▶ _PROVIDED ENTRIES_

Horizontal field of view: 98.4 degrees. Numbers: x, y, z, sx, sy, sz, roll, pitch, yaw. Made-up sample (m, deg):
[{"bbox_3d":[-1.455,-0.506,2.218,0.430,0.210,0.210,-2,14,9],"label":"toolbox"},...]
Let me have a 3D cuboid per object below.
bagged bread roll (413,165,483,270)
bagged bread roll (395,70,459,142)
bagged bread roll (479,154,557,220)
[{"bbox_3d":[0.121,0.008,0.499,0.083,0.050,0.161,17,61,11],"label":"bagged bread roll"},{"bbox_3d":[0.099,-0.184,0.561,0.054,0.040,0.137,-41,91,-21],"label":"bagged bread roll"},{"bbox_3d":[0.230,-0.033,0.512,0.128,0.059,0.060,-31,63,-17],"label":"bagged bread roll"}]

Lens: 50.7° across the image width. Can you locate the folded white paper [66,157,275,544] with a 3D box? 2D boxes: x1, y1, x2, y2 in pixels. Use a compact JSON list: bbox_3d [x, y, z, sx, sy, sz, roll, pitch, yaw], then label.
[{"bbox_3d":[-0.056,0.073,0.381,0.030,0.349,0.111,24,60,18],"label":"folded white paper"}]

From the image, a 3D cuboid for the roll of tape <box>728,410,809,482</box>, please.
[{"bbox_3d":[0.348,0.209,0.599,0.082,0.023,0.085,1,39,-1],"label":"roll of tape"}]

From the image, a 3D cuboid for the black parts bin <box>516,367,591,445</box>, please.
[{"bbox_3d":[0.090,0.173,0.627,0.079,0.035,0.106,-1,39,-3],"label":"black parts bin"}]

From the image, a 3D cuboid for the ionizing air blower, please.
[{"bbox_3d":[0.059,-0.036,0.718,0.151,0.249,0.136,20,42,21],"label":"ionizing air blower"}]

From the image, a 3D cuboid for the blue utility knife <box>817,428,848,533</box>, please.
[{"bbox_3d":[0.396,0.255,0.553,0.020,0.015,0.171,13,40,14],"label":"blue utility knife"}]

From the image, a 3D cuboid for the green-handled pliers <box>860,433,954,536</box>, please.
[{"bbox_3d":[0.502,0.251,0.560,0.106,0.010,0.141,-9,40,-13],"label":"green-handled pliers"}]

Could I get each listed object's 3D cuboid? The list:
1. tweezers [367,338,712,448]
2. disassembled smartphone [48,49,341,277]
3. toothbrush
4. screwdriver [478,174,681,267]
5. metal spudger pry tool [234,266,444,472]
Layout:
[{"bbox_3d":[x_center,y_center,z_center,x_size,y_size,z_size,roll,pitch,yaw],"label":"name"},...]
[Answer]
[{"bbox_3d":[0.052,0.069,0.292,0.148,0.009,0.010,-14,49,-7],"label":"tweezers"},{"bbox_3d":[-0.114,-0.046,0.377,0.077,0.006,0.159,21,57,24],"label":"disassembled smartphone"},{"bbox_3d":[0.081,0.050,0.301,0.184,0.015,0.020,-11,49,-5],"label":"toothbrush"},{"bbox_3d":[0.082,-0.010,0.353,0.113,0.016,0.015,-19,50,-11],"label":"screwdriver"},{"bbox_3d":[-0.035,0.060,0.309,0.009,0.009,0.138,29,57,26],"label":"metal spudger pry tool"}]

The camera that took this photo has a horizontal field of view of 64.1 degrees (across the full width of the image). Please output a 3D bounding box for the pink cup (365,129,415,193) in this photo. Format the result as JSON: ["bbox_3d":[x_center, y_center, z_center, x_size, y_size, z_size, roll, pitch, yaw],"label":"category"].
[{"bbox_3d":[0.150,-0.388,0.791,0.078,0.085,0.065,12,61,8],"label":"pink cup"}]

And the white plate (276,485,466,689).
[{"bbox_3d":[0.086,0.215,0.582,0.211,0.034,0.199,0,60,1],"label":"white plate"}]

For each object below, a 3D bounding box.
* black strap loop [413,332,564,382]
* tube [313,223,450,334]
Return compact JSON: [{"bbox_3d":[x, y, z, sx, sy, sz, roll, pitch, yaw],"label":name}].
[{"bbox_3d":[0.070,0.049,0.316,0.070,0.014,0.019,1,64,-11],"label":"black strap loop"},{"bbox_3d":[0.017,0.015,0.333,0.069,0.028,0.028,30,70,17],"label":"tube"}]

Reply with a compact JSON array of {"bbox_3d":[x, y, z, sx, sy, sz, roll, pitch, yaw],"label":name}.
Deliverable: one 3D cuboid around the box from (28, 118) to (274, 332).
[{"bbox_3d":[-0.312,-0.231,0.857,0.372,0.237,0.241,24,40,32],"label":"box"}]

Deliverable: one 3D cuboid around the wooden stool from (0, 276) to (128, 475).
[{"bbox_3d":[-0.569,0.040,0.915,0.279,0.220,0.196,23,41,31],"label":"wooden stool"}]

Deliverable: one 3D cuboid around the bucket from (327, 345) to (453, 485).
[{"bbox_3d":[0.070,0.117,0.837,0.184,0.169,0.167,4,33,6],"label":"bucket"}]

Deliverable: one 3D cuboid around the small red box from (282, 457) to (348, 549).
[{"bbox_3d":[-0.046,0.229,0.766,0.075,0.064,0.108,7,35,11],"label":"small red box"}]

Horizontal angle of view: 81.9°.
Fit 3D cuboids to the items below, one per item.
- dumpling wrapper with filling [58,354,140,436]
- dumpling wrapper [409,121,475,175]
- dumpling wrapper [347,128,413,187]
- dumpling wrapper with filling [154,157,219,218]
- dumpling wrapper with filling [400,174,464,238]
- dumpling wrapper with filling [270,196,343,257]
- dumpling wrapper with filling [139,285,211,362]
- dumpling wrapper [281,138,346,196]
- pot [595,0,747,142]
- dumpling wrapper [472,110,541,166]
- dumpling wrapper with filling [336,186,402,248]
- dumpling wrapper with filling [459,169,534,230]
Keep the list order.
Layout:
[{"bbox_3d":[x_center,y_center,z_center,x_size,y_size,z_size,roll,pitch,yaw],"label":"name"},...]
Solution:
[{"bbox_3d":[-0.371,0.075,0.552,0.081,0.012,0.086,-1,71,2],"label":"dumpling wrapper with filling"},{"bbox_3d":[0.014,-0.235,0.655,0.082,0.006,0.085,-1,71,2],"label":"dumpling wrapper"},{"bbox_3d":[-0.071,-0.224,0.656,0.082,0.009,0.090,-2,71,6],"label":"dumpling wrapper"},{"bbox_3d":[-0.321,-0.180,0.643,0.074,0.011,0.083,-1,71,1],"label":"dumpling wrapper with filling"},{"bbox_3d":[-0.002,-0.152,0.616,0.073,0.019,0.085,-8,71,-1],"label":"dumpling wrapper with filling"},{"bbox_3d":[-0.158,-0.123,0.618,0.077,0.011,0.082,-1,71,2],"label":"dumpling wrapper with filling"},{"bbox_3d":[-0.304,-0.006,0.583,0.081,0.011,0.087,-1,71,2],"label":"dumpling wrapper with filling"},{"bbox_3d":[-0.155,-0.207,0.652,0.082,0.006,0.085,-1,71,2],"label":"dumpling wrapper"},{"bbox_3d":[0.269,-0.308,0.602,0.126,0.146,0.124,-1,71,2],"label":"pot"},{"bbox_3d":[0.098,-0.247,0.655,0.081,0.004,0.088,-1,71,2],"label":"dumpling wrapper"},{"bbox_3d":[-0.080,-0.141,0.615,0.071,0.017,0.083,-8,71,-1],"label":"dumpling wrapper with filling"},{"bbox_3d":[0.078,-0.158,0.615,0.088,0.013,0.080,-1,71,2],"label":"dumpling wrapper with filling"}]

▶ _WHAT TO PRODUCE_
Search the entries for the word "object". Copy every line where it occurs.

▶ _ANSWER BELOW_
Let me have a 3D cuboid per object below.
Could I get each listed object's 3D cuboid? The list:
For each object below, a 3D bounding box.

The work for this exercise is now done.